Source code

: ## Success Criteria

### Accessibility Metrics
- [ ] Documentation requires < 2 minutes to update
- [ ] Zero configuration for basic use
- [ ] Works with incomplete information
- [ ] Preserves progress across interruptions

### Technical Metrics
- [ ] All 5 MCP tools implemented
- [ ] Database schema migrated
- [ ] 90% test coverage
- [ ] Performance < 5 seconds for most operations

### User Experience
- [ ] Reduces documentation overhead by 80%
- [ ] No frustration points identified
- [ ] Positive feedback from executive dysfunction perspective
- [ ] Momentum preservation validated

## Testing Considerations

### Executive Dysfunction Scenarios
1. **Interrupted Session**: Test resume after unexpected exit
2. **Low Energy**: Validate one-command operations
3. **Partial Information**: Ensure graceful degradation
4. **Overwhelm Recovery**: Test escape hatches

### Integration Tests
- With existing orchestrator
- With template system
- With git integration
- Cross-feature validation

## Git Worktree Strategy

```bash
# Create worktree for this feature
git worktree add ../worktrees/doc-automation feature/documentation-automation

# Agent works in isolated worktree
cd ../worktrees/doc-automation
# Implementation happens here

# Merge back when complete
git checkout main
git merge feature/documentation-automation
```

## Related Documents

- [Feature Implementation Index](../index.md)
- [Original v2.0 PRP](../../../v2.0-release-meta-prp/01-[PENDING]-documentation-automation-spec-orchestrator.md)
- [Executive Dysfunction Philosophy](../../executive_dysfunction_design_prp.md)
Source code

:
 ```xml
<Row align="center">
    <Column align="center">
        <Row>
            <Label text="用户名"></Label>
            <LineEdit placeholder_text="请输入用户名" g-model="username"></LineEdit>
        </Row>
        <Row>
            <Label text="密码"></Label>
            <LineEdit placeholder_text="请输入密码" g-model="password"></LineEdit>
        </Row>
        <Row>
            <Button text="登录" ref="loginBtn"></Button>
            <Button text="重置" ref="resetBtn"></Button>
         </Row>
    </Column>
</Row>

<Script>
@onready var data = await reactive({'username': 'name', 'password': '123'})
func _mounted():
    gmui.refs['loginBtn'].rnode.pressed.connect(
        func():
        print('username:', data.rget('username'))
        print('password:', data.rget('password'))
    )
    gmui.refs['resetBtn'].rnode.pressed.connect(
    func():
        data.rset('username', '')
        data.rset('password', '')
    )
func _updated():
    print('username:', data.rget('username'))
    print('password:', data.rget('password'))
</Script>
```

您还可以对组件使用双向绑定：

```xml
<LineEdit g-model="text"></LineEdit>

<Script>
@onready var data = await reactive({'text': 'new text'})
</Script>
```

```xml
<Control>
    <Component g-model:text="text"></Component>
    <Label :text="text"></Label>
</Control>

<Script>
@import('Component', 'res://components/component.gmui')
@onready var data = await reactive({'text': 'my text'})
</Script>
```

* ASSIGNMENT: State how many lines of the records above contain the word "align", giving only that number.

* SOLUTION TO THE EXERCISE: 2